**DATA PROVIDED**
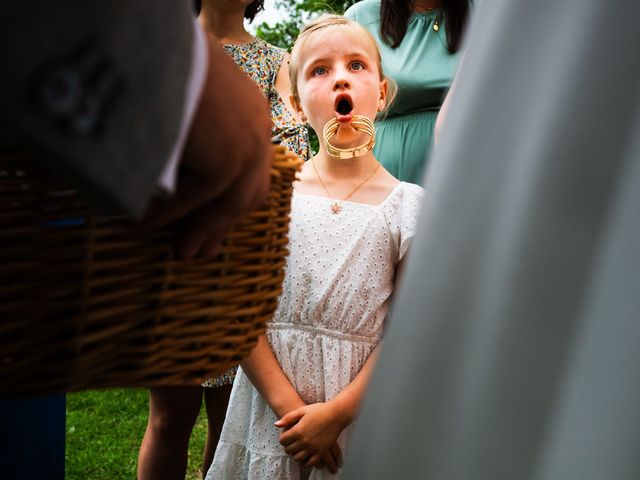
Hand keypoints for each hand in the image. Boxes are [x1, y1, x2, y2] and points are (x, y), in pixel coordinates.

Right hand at [144, 32, 271, 258]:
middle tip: (200, 253)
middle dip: (223, 226)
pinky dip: (173, 213)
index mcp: (252, 114)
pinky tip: (148, 222)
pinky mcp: (229, 152)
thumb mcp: (185, 101)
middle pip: (249, 193)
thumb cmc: (159, 62)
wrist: (149, 34)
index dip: (231, 207)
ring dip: (201, 229)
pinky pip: (200, 195)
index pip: (250, 173)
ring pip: (229, 201)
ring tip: (178, 252)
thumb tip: (173, 173)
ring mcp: (248, 141)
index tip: (213, 231)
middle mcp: (257, 128)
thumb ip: (194, 134)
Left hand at [275, 403, 346, 472]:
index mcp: (298, 430)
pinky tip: (305, 456)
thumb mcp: (302, 410)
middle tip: (291, 443)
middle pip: (289, 450)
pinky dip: (305, 461)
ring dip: (295, 454)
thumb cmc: (320, 410)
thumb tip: (276, 424)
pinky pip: (310, 463)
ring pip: (298, 458)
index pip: (283, 440)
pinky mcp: (321, 452)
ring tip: (297, 449)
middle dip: (288, 447)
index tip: (286, 436)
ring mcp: (313, 448)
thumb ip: (288, 418)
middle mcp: (305, 441)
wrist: (336, 414)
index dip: (283, 438)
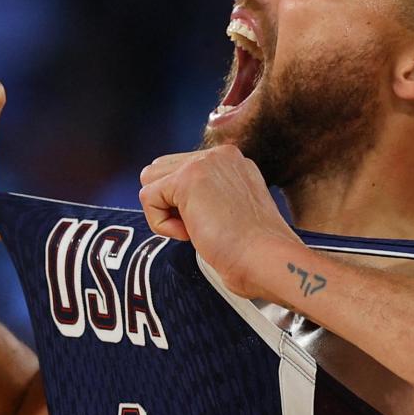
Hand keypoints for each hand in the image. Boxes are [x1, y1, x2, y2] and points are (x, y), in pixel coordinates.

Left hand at [137, 145, 306, 302]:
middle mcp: (220, 154)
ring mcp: (205, 162)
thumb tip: (176, 203)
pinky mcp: (188, 178)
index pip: (180, 169)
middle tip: (202, 227)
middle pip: (160, 170)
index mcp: (232, 161)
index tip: (213, 224)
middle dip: (170, 204)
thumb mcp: (232, 211)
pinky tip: (192, 234)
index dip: (184, 204)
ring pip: (149, 180)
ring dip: (165, 212)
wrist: (265, 260)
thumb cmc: (253, 251)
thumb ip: (208, 196)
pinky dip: (162, 225)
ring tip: (196, 229)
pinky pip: (148, 198)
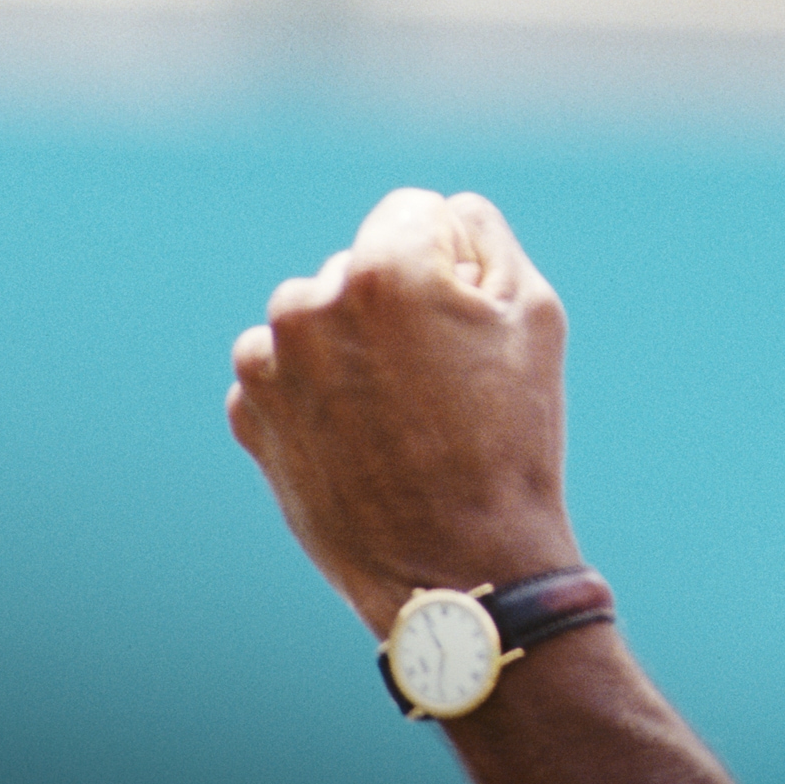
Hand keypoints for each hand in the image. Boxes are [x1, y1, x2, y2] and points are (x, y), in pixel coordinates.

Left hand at [228, 189, 582, 636]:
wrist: (458, 570)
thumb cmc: (509, 442)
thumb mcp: (535, 317)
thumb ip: (487, 238)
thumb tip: (448, 214)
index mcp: (383, 270)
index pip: (414, 214)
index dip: (453, 262)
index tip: (468, 323)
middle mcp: (310, 304)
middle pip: (362, 267)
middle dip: (397, 308)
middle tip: (441, 386)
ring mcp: (270, 365)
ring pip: (317, 318)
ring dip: (351, 348)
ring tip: (399, 416)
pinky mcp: (249, 416)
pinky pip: (284, 374)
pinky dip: (317, 396)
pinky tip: (362, 441)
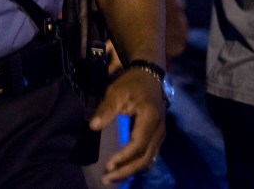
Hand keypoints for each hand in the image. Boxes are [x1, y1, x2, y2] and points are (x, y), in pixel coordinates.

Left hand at [89, 66, 166, 183]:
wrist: (148, 76)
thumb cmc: (131, 83)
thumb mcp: (116, 92)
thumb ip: (106, 110)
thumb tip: (93, 127)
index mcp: (150, 119)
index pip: (138, 145)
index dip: (123, 157)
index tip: (108, 165)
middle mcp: (160, 130)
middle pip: (145, 158)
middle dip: (126, 171)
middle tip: (107, 179)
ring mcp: (161, 135)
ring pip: (149, 160)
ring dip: (131, 171)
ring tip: (113, 178)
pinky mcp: (158, 136)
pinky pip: (149, 155)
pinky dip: (137, 165)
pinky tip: (124, 169)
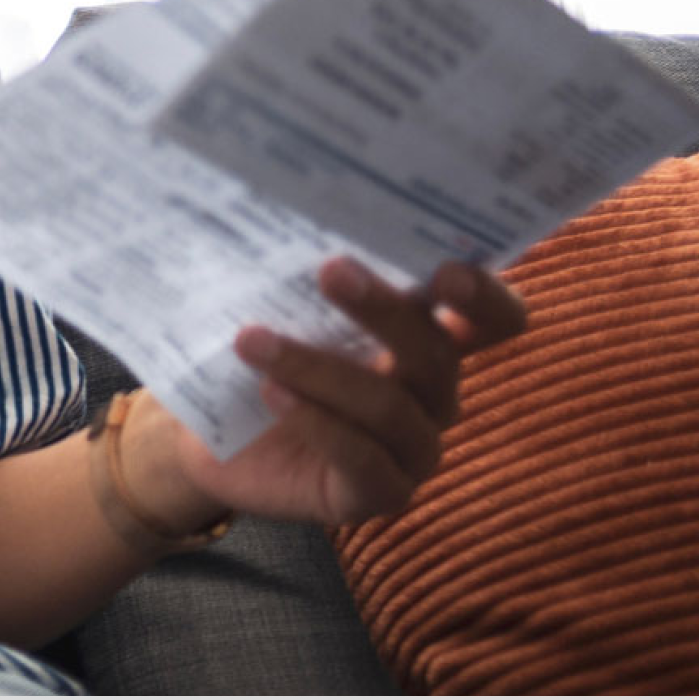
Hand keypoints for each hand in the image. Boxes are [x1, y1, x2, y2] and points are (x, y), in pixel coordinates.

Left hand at [135, 257, 531, 530]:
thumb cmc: (254, 358)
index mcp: (426, 339)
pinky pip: (364, 461)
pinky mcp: (377, 493)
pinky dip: (317, 423)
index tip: (447, 267)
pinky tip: (271, 393)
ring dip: (318, 368)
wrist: (205, 439)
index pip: (492, 318)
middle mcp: (433, 395)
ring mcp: (412, 449)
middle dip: (385, 311)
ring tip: (253, 340)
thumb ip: (303, 273)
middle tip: (330, 271)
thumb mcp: (278, 308)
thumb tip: (290, 206)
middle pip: (437, 354)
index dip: (485, 295)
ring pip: (389, 407)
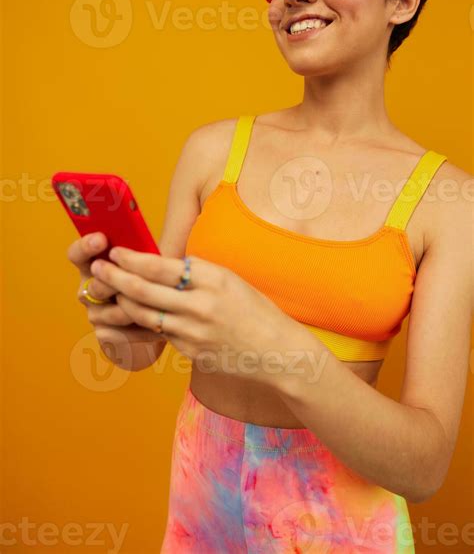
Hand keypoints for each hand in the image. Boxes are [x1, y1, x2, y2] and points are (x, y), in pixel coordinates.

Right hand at [68, 233, 166, 354]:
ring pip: (108, 313)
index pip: (77, 254)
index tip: (101, 239)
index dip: (85, 246)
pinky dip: (139, 331)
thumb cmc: (155, 281)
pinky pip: (118, 334)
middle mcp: (91, 288)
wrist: (158, 318)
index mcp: (96, 263)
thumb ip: (150, 251)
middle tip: (127, 280)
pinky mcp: (106, 334)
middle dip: (111, 283)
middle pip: (92, 286)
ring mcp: (97, 312)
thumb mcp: (152, 263)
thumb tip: (167, 238)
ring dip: (130, 309)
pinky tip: (158, 330)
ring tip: (155, 308)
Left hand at [90, 247, 291, 382]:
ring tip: (107, 291)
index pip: (161, 266)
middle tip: (97, 268)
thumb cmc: (255, 310)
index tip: (116, 252)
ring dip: (121, 302)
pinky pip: (159, 334)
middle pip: (144, 290)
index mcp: (213, 279)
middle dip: (115, 278)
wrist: (277, 351)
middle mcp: (200, 304)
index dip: (132, 259)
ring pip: (144, 315)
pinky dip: (142, 323)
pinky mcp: (190, 351)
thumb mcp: (230, 280)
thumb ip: (198, 273)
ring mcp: (193, 331)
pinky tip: (131, 315)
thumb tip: (165, 266)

**WORK ORDER**
Copy nothing but the lines above that run from the one with "index mcp: (383, 270)" to the one with "middle tip: (330, 271)", ends included; pictures stay out.

**OUTPUT BELOW**
index mcp: (383, 270)
index pip: (414, 214)
index dip: (453, 262)
index tip: (468, 323)
middle mcp: (310, 304)
middle pip: (362, 267)
middle dip: (397, 308)
middle tip: (441, 386)
ring mcp: (270, 365)
ring pip: (317, 318)
ring dip: (351, 348)
ring tip: (399, 416)
pinky mcp: (249, 416)
pinky pip: (284, 374)
pinky dip: (317, 396)
pinky tip: (362, 441)
Hand keypoints for each hand in the image. Boxes are [x1, y1, x2, y2] and points are (x, y), in pixel coordinates.

Left hand at [89, 66, 166, 183]:
wrist: (148, 76)
thumb cmc: (131, 83)
thumb mcp: (116, 92)
thumb ip: (106, 110)
thumb tip: (93, 127)
index mcp: (150, 119)
index pip: (138, 145)
index dip: (123, 157)
index tip: (108, 165)
middle mcp: (160, 130)
middle pip: (145, 158)
middle dip: (126, 171)
middle tip: (107, 179)
ring mcp: (161, 135)
ring pip: (149, 160)
ring dip: (131, 171)
ring tip: (113, 178)
pinky mcp: (158, 136)
pinky pip: (149, 155)
pinky dip: (137, 165)
pinky tip: (124, 169)
Hand keypoints for each hand in the image. Boxes are [x1, y1, x2, y2] and points are (x, y), in pixel coordinates.

Left hand at [135, 257, 531, 530]:
thumb cmc: (254, 358)
index mcp: (426, 339)
pinky pip: (364, 461)
pinky mcp: (377, 493)
pinky dip: (317, 423)
index tip: (447, 267)
pinky tip: (271, 393)
ring dip: (318, 368)
wrist: (205, 439)
index pip: (492, 318)
middle mcp: (433, 395)
ring mcp: (412, 449)
middle dip: (385, 311)
ring tip: (253, 340)
thumb ip: (303, 273)
middle tip: (330, 271)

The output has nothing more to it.